What to do: Reproduce without alteration the lines below, from the line containing "order: Fabales" to the line containing "locality: Thompsons Mills", including both of those lines.

# # #

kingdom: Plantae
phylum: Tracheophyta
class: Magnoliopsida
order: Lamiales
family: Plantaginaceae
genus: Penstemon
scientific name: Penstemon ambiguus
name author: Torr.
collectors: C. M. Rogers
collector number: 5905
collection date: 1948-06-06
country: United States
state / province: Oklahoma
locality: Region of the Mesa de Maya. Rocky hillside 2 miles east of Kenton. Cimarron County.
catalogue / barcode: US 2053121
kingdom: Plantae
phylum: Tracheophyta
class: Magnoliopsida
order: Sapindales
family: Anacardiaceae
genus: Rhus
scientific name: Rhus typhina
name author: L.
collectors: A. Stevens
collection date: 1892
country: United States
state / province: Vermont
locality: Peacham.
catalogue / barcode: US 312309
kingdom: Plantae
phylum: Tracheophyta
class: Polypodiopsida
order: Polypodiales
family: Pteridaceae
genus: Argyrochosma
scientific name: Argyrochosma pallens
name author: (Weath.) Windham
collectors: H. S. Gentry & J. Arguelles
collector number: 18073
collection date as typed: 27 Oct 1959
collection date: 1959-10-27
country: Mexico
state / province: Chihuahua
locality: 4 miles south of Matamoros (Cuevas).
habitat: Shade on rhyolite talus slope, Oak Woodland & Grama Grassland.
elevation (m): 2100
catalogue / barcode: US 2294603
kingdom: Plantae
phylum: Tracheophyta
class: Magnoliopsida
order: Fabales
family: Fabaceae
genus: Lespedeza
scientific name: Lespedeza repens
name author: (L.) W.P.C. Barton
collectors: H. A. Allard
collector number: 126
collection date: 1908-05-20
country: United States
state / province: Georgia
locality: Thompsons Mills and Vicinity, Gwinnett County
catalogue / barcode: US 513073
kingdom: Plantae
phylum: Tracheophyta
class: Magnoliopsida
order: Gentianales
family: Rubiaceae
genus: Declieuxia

# # #

Response to this exercise:
order: Fabales
family: Fabaceae
genus: Lespedeza
scientific name: Lespedeza repens
name author: (L.) W.P.C. Barton
collectors: H. A. Allard
collector number: 126
collection date: 1908-05-20
country: United States
state / province: Georgia
locality: Thompsons Mills and Vicinity, Gwinnett County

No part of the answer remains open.